In total twenty-eight long read runs, ninety-six runs on 2.5kbp mate-pair libraries, and forty runs on 5kbp mate-pair libraries were generated. Mate-pair libraries in each size range were constructed multiple times, yielding five mate-pair libraries of approximately 5kbp insert size and an additional five libraries at about 2.5kbp. More detail on the sequencing data is provided in appendix 1.

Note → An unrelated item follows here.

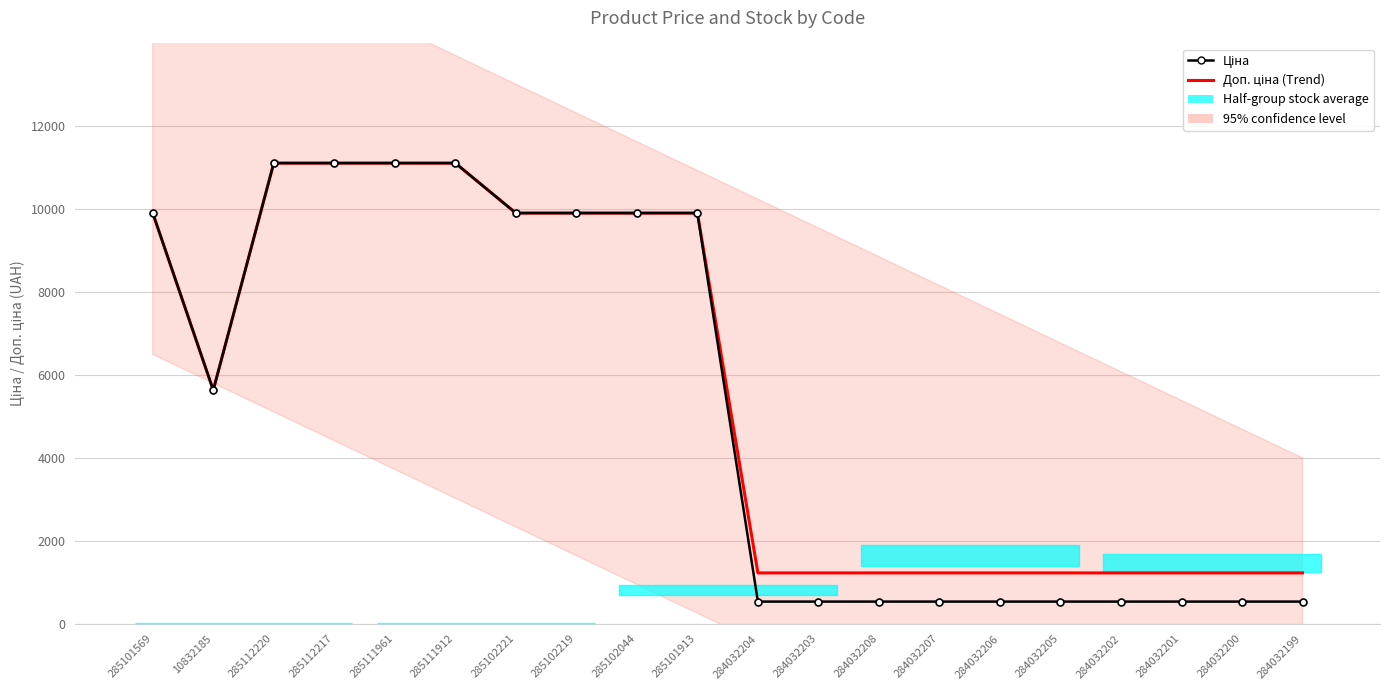

What is the label of the 7th point from the left?

285102221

Assembly of G. magnirostris genome: Data from twenty-eight long read runs, ninety-six runs on 2.5kbp mate-pair libraries, and forty runs on 5kbp mate-pair libraries were combined for the assembly. Mate-pair libraries in each size range were constructed multiple times, yielding five mate-pair libraries of approximately 5kbp insert size and an additional five libraries at about 2.5kbp. Pyrosequencing reads in SFF format were assembled by the Newbler software version 2.3 using the vendor recommended protocol. Briefly, contigs were generated using the long read data, and mate-pair reads were mapped to the contigs and used to link contigs into scaffolds. In total, 24.4 million reads comprising 7.0Gbp were used to form contigs and an additional 4.1 million read pairs were used for scaffolding.
The resulting assembly contains 12958 scaffolds in an estimated genome size of 1254.6Mbp, with a scaffold N50 of 382kbp. The scaffolds comprise 394409 contigs spanning 958.3Mbp. The coverage distribution has a median at 6.5x with a long tail to the right, suggesting that some repeat regions may not be fully resolved.
We are currently carrying out a more detailed analysis of the genome assembly but wanted to release the data to the community and thus have written this “data” paper.
We acknowledge the following people: Peter and Rosemary Grant for helping initiate the project, Greg Wray and Peg Riley for financial support, Russell Neches for assistance with some sequencing analyses, and Brian Desany, Karin Frederickson, Courtney Brady and Take Ogawa for help with communications with Roche.